Natural alignment works on pretty much any ISA (not just x86) up to the maximum guaranteed-atomic width.
The code in your question wants a non-atomic read-modify write where the load and store are separately atomic, and impose no ordering on surrounding loads/stores.
As everyone has said, the right way to do this is with atomic<int>
, but nobody has pointed out exactly how.

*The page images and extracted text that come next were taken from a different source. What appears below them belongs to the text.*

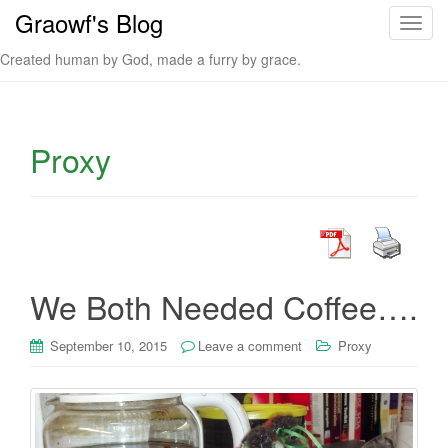
Graowf's Blog
T
o
Created human by God, made a furry by grace.
g
g
l
e
Proxy
n
a
v
i
g
a
We Both Needed Coffee….
t
i
September 10, 2015
Leave a comment
Proxy
o
n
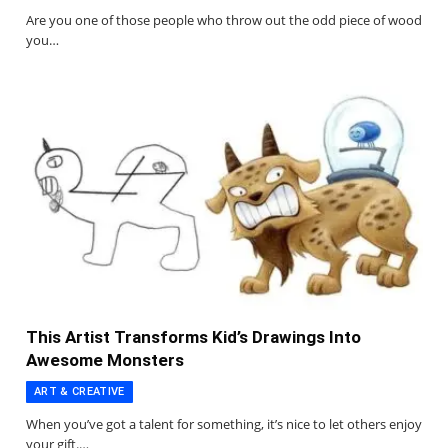
Are you one of those people who throw out the odd piece of wood
you…
This Artist Transforms Kid’s Drawings Into
Awesome Monsters
ART & CREATIVE
When you’ve got a talent for something, it’s nice to let others enjoy
your gift.…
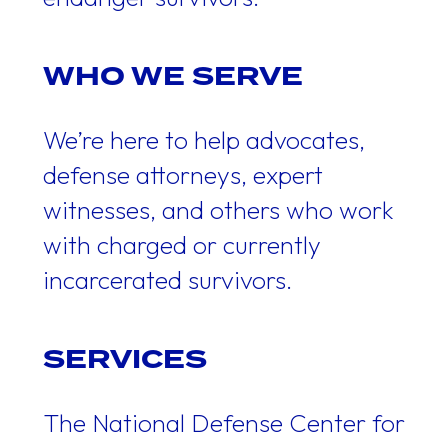
WHO WE SERVE
We’re here to help advocates,
defense attorneys, expert
witnesses, and others who work
with charged or currently
incarcerated survivors.
SERVICES
The National Defense Center for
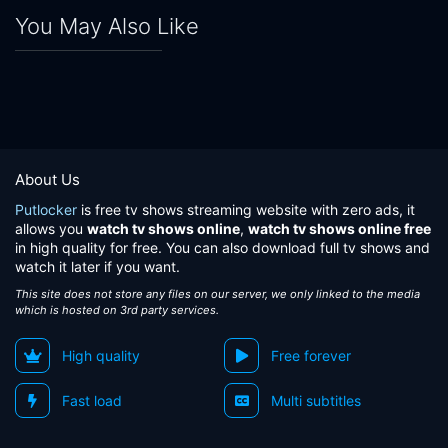
You May Also Like
About Us
Putlocker
is free tv shows streaming website with zero ads, it
allows you
watch tv shows online
,
watch tv shows online free
in high quality for free. You can also download full tv shows and
watch it later if you want.
This site does not store any files on our server, we only linked to the media
which is hosted on 3rd party services.
High quality
Free forever
Fast load
Multi subtitles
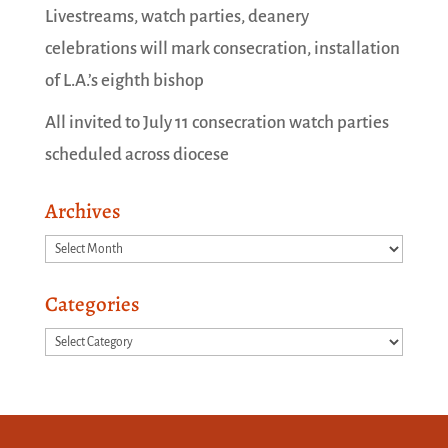
Livestreams, watch parties, deanery
celebrations will mark consecration, installation
of L.A.’s eighth bishop
All invited to July 11 consecration watch parties
scheduled across diocese
Archives
Archives
Categories
Categories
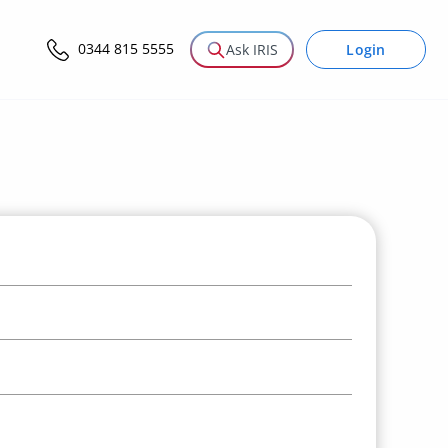
0344 815 5555
Login
Ask IRIS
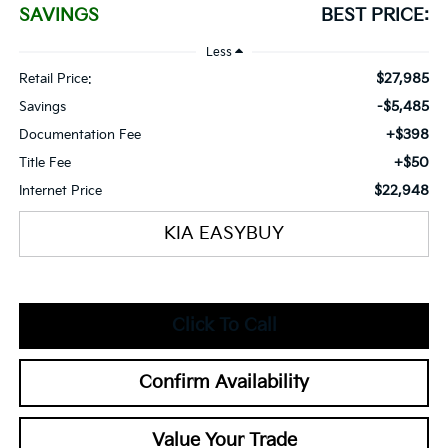
SAVINGS
BEST PRICE:
Less
$27,985
Retail Price:
-$5,485
Savings
+$398
Documentation Fee
+$50
Title Fee
$22,948
Internet Price
KIA EASYBUY
Click To Call
Confirm Availability
Value Your Trade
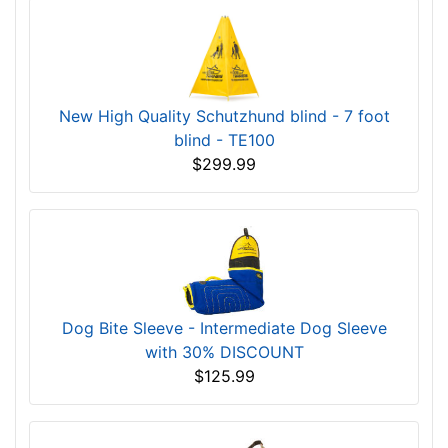
New High Quality Schutzhund blind - 7 foot
blind - TE100
$299.99
Dog Bite Sleeve - Intermediate Dog Sleeve
with 30% DISCOUNT
$125.99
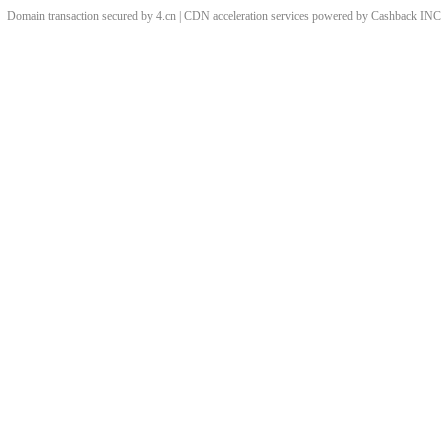
Domain transaction secured by 4.cn | CDN acceleration services powered by
Cashback
INC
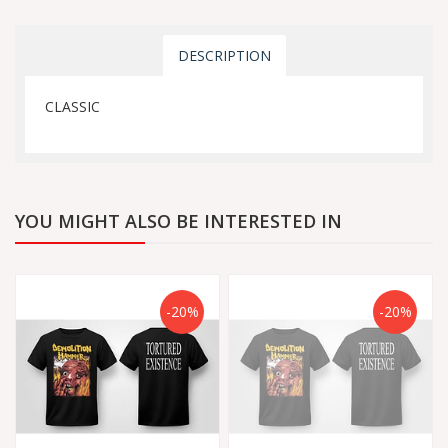
DESCRIPTION
CLASSIC
YOU MIGHT ALSO BE INTERESTED IN
-20%
-20%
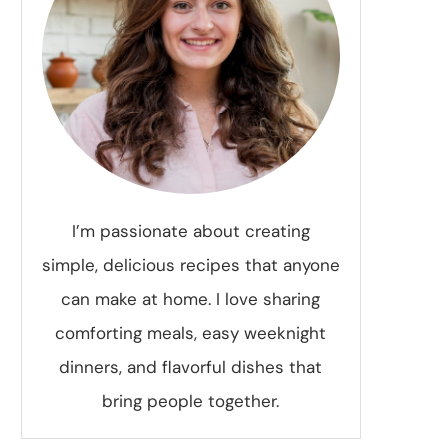
I’m passionate about creating
simple, delicious recipes that anyone
can make at home. I love sharing
comforting meals, easy weeknight
dinners, and flavorful dishes that
bring people together.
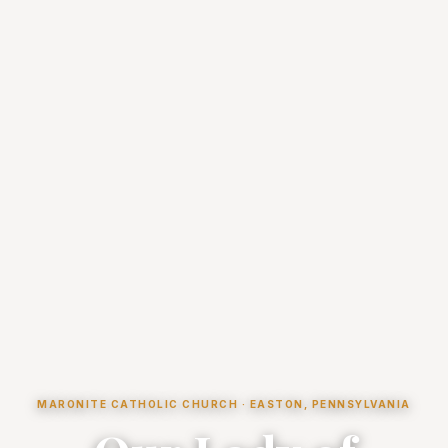
MARONITE CATHOLIC CHURCH · EASTON, PENNSYLVANIA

If you just n++
on atomic_int n
, you will get (for x86-64) lock add [n], 1
, which will be much slower than what you get with volatile
, because it makes the entire RMW operation atomic. (Perhaps this is why you were avoiding std::atomic<>
?)
#include <atomic>
volatile int vcount;
std::atomic <int> acount;
static_assert(alignof(vcount) == sizeof(vcount), "under-aligned volatile counter");
void inc_volatile() {
while(1) vcount++;
}
void inc_separately_atomic() {
while(1) {
int t = acount.load(std::memory_order_relaxed);
t++;
acount.store(t, std::memory_order_relaxed);
}
}
asm output from the Godbolt compiler explorer with gcc7.2 and clang5.0
Unsurprisingly, they both compile to equivalent asm with gcc/clang for x86-32 and x86-64. gcc makes identical asm for both, except for the address to increment:
# x86-64 gcc -O3
inc_volatile:
.L2:
mov eax, DWORD PTR vcount[rip]
add eax, 1
mov DWORD PTR vcount[rip], eax
jmp .L2
inc_separately_atomic():
.L5:
mov eax, DWORD PTR acount[rip]
add eax, 1
mov DWORD PTR acount[rip], eax
jmp .L5
clang optimizes better, and uses
inc_separately_atomic():
.LBB1_1:
add dword ptr [rip + acount], 1
jmp .LBB1_1
Note the lack of a lock
prefix, so inside the CPU this decodes to separate load, ALU add, and store uops. (See Can num++ be atomic for 'int num'?).
Besides smaller code-size, some of these uops can be micro-fused when they come from the same instruction, reducing front-end bottlenecks. (Totally irrelevant here; the loop bottlenecks on the 5 or 6 cycle latency of a store/reload. But if used as part of a larger loop, it would be relevant.) Unlike with a register operand, add [mem], 1
is better than inc [mem]
on Intel CPUs because it micro-fuses even more: INC instruction vs ADD 1: Does it matter?.
It's interesting that clang uses the less efficient inc dword ptr [rip + vcount]
for inc_volatile()
.
And how does an actual atomic RMW compile?
void inc_atomic_rmw() {
while(1) acount++;
}
# both gcc and clang do this:
.L7:
lock add DWORD PTR acount[rip], 1
jmp .L7
Alignment inside structs:
#include <stdint.h>
struct foo {
int a;
volatile double vdouble;
};
// will fail with -m32, in the SysV ABI.
static_assert(alignof(foo) == sizeof(double), "under-aligned volatile counter");
But atomic<double>
or atomic<unsigned long long>
will guarantee atomicity.
For 64-bit integer load/store on 32-bit machines, gcc uses SSE2 instructions. Some other compilers unfortunately use lock cmpxchg8b
, which is far less efficient for separate stores or loads. volatile long long
wouldn't give you that.
volatile double
usually would normally be atomic to load/store when aligned correctly, because the normal way is already to use single 8B load/store instructions.